Confluent uses Kafka + Flink + external vector database for streaming RAG — powerful but complex (3+ systems). RisingWave combines CDC, SQL transformations, and vector search in a single PostgreSQL-compatible system. RisingWave is simpler and cheaper; Confluent offers deeper enterprise integration and Flink-native embedding pipelines.
Can I use streaming RAG without vector embeddings?

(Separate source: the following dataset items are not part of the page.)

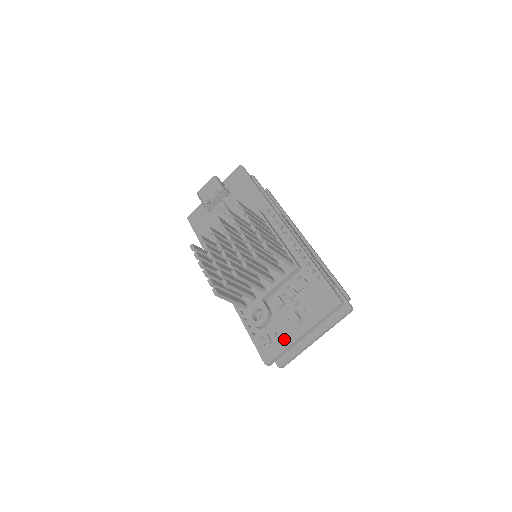
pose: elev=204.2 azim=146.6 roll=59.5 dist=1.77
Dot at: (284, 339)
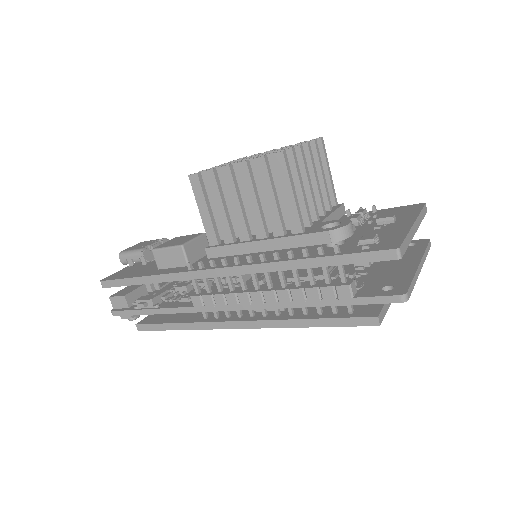
Dot at: (393, 232)
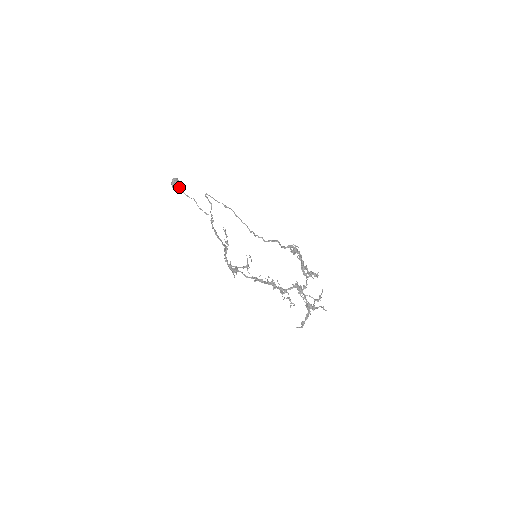
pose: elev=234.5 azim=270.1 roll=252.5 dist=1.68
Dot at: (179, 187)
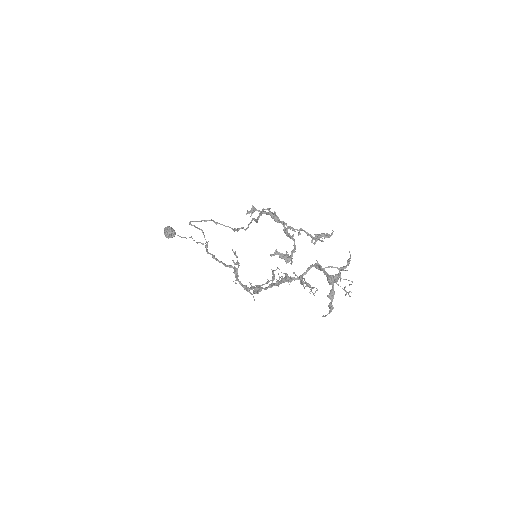
Dot at: (173, 234)
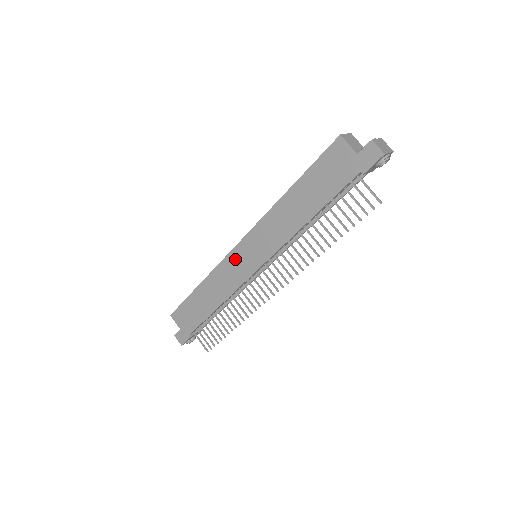
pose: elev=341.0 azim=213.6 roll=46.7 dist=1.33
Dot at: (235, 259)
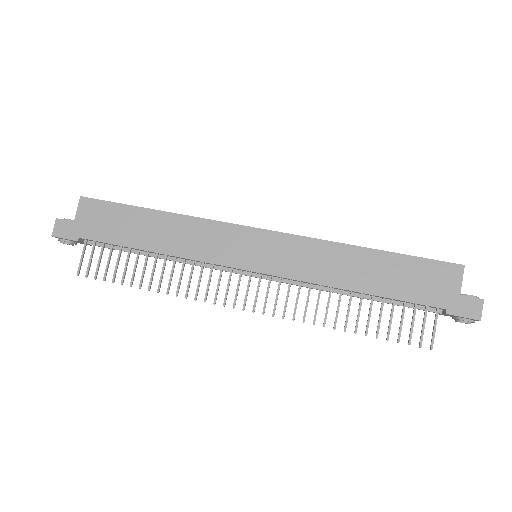
Dot at: (237, 236)
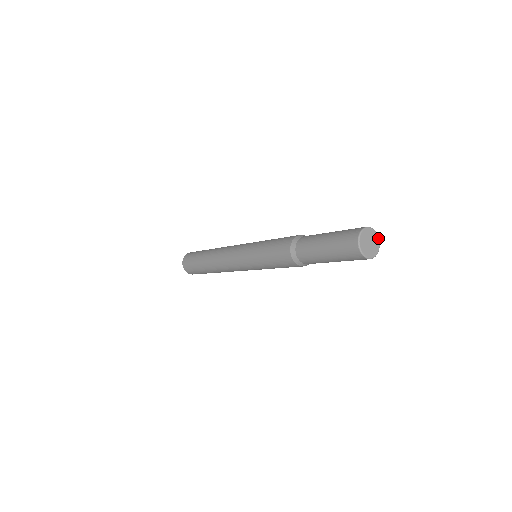
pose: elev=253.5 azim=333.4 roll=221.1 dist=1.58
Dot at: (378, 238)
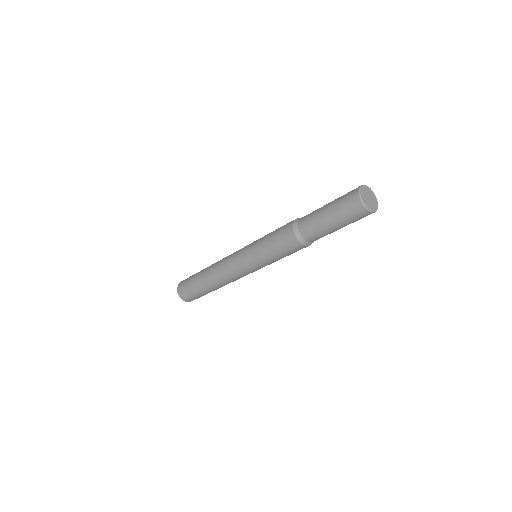
Dot at: occluded
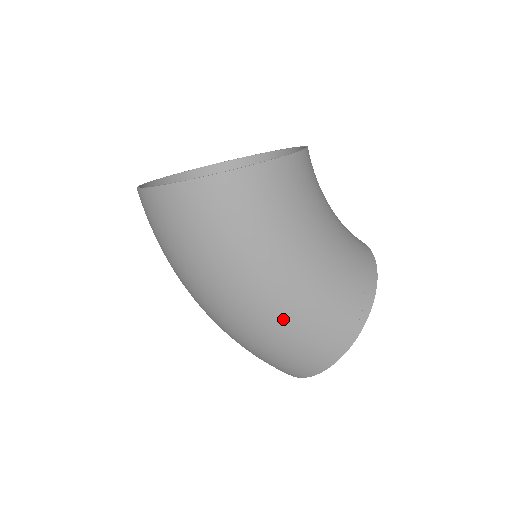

Yes. For many RAG use cases — customer support, order inquiries, account management — structured SQL context (materialized views) is more precise and faster than vector similarity search. Use vector embeddings for semantic/fuzzy retrieval over unstructured documents. Use SQL views for precise, structured context. The hybrid approach combines both.
How does streaming RAG handle document chunking?
For streaming documents, use fixed-size chunking (deterministic, parallelizable) or sliding window chunking (maintains stable chunk IDs based on document_id + offset). Avoid semantic chunking for streaming — it requires full document context and is better suited for batch processing. When a document changes, only the affected chunks need re-embedding.